In the case of men, the same prerogatives can be said about wearing ties, cufflinks, suits colors, and shirt choices that give much contrast to the rest or the color of the skin.


Most Common Errors Related to Body Language



Remember this: the body speaks, but it does not always say what we would like! Much of our body language is involuntary, a natural reflection of our emotions. The big question is that with a little training we can better control these reflexes so they transmit exactly what we want.

In the website empregos.com.br the expert interviews and also the consultant Hay Group Brasil, Priscila Mendes, and João Pedro Caiado, human resource consultant and founder of the Human Development Organization, give tips on the most common errors related to "body language reading" at the time of the job interview and group dynamics .


  • Be aware, arms crossed show discontent and lack of connection with the other, i.e. the communication channel is closed between you and the interviewer.

  • Holding the purse or pen insistently may be related to a defensive posture, which for the selector shows insecurity.

  • Not looking directly at the interviewer is the most frequent mistake, as it reveals that the candidate feels fear and does not trust himself.

  • Those who like to sit on the edge of the chair indicate that they prefer the discomfort because they want to close it as fast as possible and leave.

  • Moving arms and legs too much is seen as a natural response of the body when you are nervous or anxious.
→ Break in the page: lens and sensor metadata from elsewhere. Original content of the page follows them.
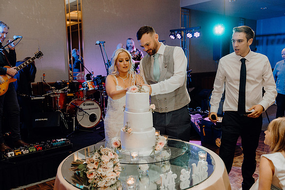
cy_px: 95
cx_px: 142
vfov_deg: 40.0
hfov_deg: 57.2
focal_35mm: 33
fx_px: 261
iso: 2500
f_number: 3.5
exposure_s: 1/160
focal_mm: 33
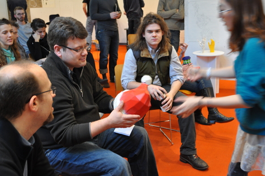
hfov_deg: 41.5
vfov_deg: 28.3
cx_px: 139
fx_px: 350
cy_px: 85
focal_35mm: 48
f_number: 4.5
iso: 800
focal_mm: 29
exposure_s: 1/40
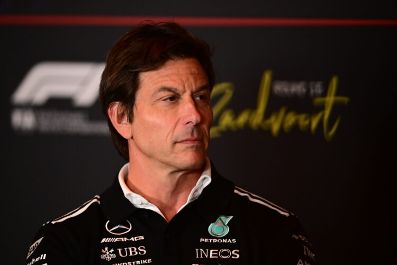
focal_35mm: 400
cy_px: 132
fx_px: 4411
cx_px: 198
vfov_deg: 3.4
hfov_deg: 5.2
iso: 2000
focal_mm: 400
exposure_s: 1/320
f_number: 2.8
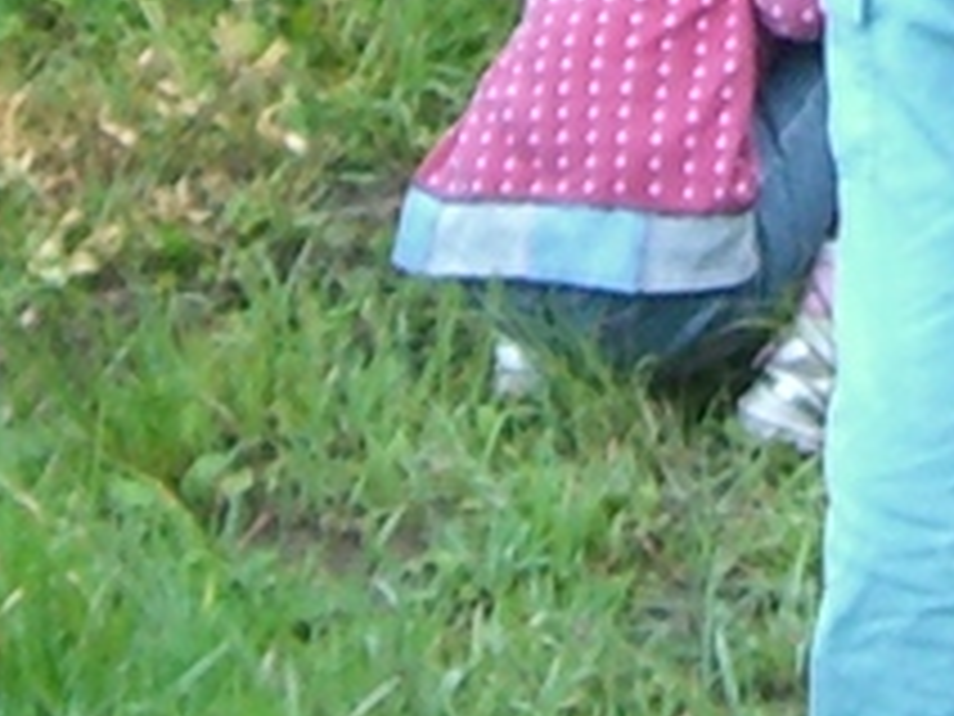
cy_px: -977
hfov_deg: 6.8
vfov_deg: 5.0
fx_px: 7910
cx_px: 1508
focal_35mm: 287
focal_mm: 6.2
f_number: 2.7
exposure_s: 1/100
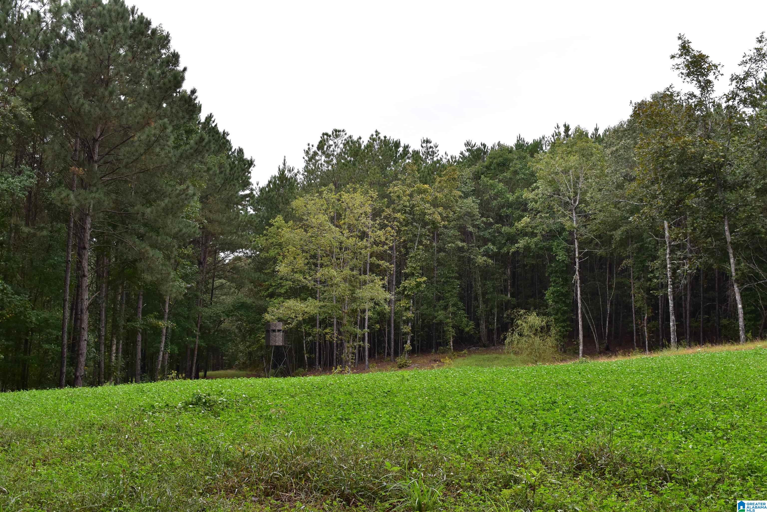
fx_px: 895
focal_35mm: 42
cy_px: 256
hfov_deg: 46.4
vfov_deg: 31.9
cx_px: 384
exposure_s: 1/60
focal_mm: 28
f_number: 8
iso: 400
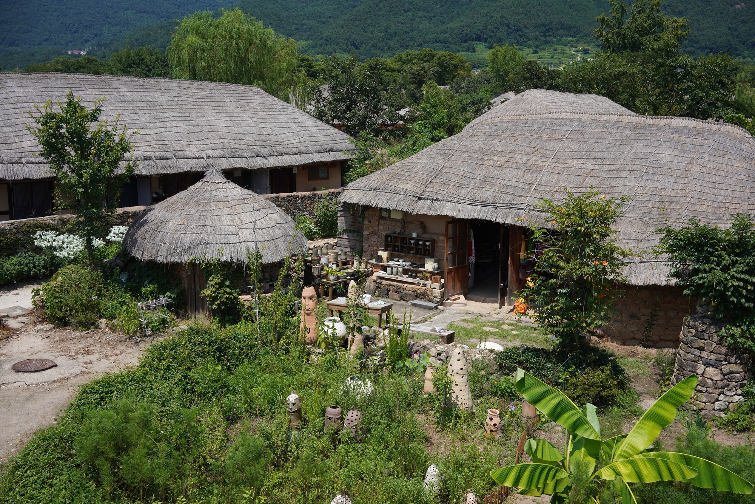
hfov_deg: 54.4
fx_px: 734
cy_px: 252
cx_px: 378
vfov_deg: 37.9
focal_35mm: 35
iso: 100
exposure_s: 1/100
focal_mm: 35
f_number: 13
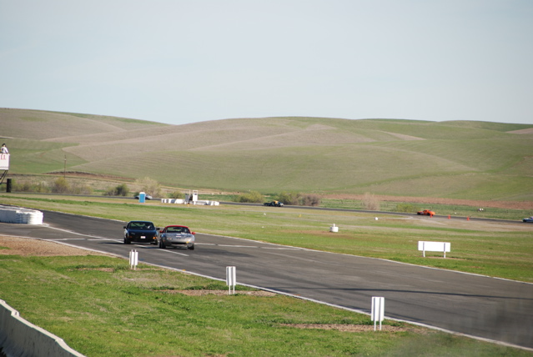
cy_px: 178
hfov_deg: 6.9
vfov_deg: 4.6
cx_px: 266
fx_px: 4448
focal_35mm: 300
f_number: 5.6
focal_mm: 200
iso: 200
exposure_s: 1/800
Playing with your hair or any other tic demonstrates anxiety; on the other hand, being totally static is not the best option. "You are a product that has life," consultants say.


But calmly, for every problem there is a solution:


  • Sitting on the back of the chair and leaning a little leaves the candidate automatically safer and relaxed, showing the selector a positive attitude with the moment, as you go in your direction.

  • Resting your arms on the chair seat avoids making the described mistakes: "If the chair does not have support, just rest your hands on your legs - without crossing your arms, of course."

  • Look into the interviewer's eyes and face him conveys confidence and empathy.

  • Shaking your head in negative or agreement according to the situation demonstrates your feelings and shows that you are enthusiastic about the conversation.

  • "It is imperative that when you greet the interviewer you give a firm, confident handshake. This will demonstrate that you felt confident in the interview. ", Says Caiado.


Pay attention to your tone of voice, so that when speaking, you are understood the way you want. You have to be careful to convey the image that you know what you're talking about, but not look arrogant.


Never stop learning about body language


As you may have realized, non-verbal communication is very important in a selection process, being a question with great influence on the interviewer's assessment. Your facial expressions confirm or deny what you say. On the other hand, body language should always be a point of attention for every candidate.